Alyline shook her head. “We questioned bel Bra closely on that. The nearest we could interpret her status was that she was an indentured servant. Her parents sold her into service for a set period of time. It is the same for the others. If she were a slave, I would make it go hard on bel Yfir.”

Haft snorted. Knowing her, “go hard” might well mean she’d use her dagger to radically alter bel Yfir’s appearance. But he was careful not to say anything.

“Are we decided, then?” Spinner asked. When no one objected, he said, “Then let’s do this thing.”

 

 

 

CHAPTER

EIGHT

 

 

 

 

 

Alyline gave bel Bra over to Zweepee’s care, then walked briskly to get ahead of Spinner and Haft. Fletcher, Plotniko, and Doli were close behind. The Prince’s Swords and Bloody Axes had managed to follow enough of what had been said to know roughly what was happening, and they came along as well, since the Dartmutter Earl’s Guards camped near the concubines’ wagons might take offense to any treatment of the concubines that they considered to be less than properly respectful. A few Border Wardens saw the determined advance and joined them, stringing their bows as they went.
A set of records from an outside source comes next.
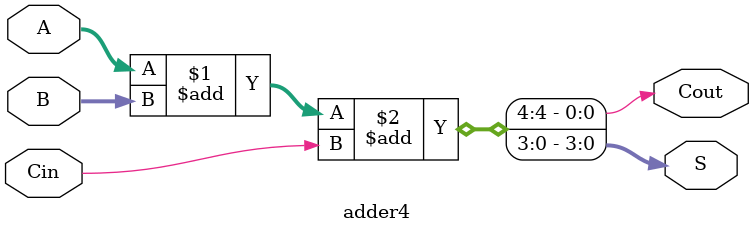
<source format=v>
module adder4(S,Cout,A,B,Cin);
  input[3:0]A,B;
  input Cin;
  output[3:0]S;
  output Cout;

  assign{Cout,S}=A+B+Cin;
endmodule
</source>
They were still fifty yards away when a woman’s scream startled them. They sprinted the rest of the way.

Spinner’s shout,
“What’s going on here?”
was almost drowned out by Haft’s bellow, “FREEZE!”

The Earl’s Guards were camped next to the concubines’ wagons. They were all on their feet and each of the soldiers held a woman or even two, most of whom were struggling. One woman lay crumpled at a soldier’s feet.

“Bal Ofursti!” Spinner shouted, looking for the Dartmutter officer. “Control your men!” Then he saw him—the Earl’s Guards commander stood in the midst of his men, holding a woman so firmly by her hair she was bent backward.

Haft drew his axe and advanced. “Let them go!” he roared. Plotniko shouted the translation, though it was hardly necessary.

The Prince’s Swords and Bloody Axes deployed in a semicircle with their weapons ready, the Border Wardens joining them, nocked arrows to their bows. The Earl’s Guards reached for their weapons.

“This is not your concern,” bal Ofursti shouted back. “These women are ours!” As if in emphasis, he jerked on the hair of the woman he held, making her gasp in pain. Again, Plotniko translated.

“Release them,” Spinner ordered.
“Now!”

Bal Ofursti jerked the woman’s hair again, hard enough to yank her from her feet, and put his hand to his sword. Most of his men released the women they held and several drew their swords. A number of the women, freed, ran into the shadows of the trees away from the campfires.